Para a Venezuela, um dos cinco fundadores originais da Organização de Países Exportadores de Petróleo, qualquer anúncio não serve. Todos os indicadores da economia doméstica ilustram porque a nação quer providências à moda antiga: cortes de produção para elevar a cotação do petróleo.

Mesmo se a Arábia Saudita concordar em reduzir a produção para sustentar os preços, os problemas da Venezuela não vão desaparecer. O que significa que o país continuará sendo uma grande dúvida na definição da oferta global de petróleo.

A Petróleos de Venezuela SA (PDVSA) tem problemas estruturais, não cíclicos. A estatal nunca se recuperou totalmente da greve geral e subsequente mexida nos quadros de pessoal pelo falecido presidente Hugo Chávez, em 2002 e 2003. A produção recuou mesmo durante o longo período de disparada de preços do barril depois de 2004.

Como costuma ocorrer com empresas estatais, a PDVSA foi usada como caixa eletrônico do governo.
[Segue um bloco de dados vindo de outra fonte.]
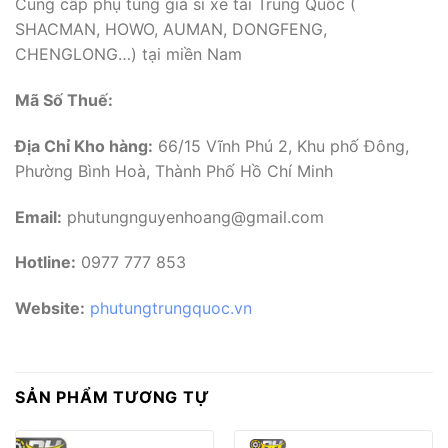
Cung cấp phụ tùng giá sỉ xe tải Trung Quốc (
SHACMAN, HOWO, AUMAN, DONGFENG,
CHENGLONG…) tại miền Nam
Mã Số Thuế:
Địa Chỉ Kho hàng:
66/15 Vĩnh Phú 2, Khu phố Đông,
Phường Bình Hoà, Thành Phố Hồ Chí Minh
Email:
phutungnguyenhoang@gmail.com
Hotline:
0977 777 853
Website:
phutungtrungquoc.vn
SẢN PHẨM TƯƠNG TỰ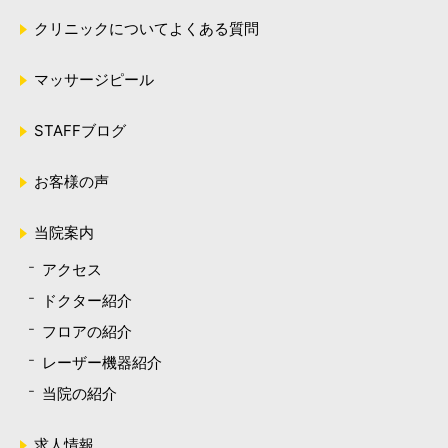
クリニックについてよくある質問
マッサージピール
STAFFブログ
お客様の声
当院案内
アクセス
ドクター紹介
フロアの紹介
レーザー機器紹介
当院の紹介
求人情報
Os gastos sociais superaram os investimentos em exploração e produção de forma consistente ao longo da última década. Paralelamente, a produção migrou para o cinturão do Orinoco e o petróleo de lá é mais difícil de processar e seu preço é descontado pelo mercado. Portanto, além de produzir menos barris, a Venezuela recebe menos por barril. 

E à medida que a produção de óleo mais leve diminui, o país tem menos produto desse tipo para misturar com óleo pesado e assim conquistar a preferência das refinarias. A consequente necessidade de importar mais óleo leve efetivamente eleva o custo por barril e drena as preciosas reservas em dólar da Venezuela.

Agora, a PDVSA luta para continuar operando. Após semanas de negociações com detentores de títulos, a companhia conseguiu extensão de algumas dívidas que venceriam em breve. Fornecedoras como a Schlumberger reduziram as atividades até que algumas contas atrasadas sejam pagas. E boa parte da produção da PDVSA já está destinada a credores, como a China, ou a clientes subsidiados, como Cuba.

Diante de tantas atribulações, a PDVSA fará todo o possível para não dar calote, por medo da reação dos mercados de dívida. Se a cotação do petróleo subir a partir dos níveis atuais --talvez por conta do corte/congelamento da produção pela Opep--, a estatal e o governo venezuelano terão mais margem de manobra. No entanto, os problemas estruturais da Venezuela exigem mais do que isso.

Em um cenário extremo, a escassez de alimentos, a inflação galopante e a paralisação do referendo para destituição do presidente Nicolás Maduro podem agravar a revolta popular e até levar ao colapso da produção de petróleo, deduzindo 1,5 milhão de barris diários da oferta global.

Mesmo se o caos for evitado, os problemas da Venezuela vão assombrar o mercado de petróleo durante anos. Mesmo quando o preço do barril estava alto, a produção da PDVSA estava caindo e seu produto estava ficando mais pesado. Neste ano, a produção diária já diminuiu em 300 mil barris e pode facilmente diminuir na mesma quantidade no ano que vem. Isso seria equivalente a um quarto do aumento esperado na demanda global.

Esse movimento sustentaria os preços - mas beneficiaria principalmente rivais, como as produtoras de petróleo de xisto dos EUA, e integrantes mais estáveis da Opep, não a própria Venezuela.

Esta coluna não necessariamente reflete a opinião do conselho editorial da Bloomberg LP e seus proprietários.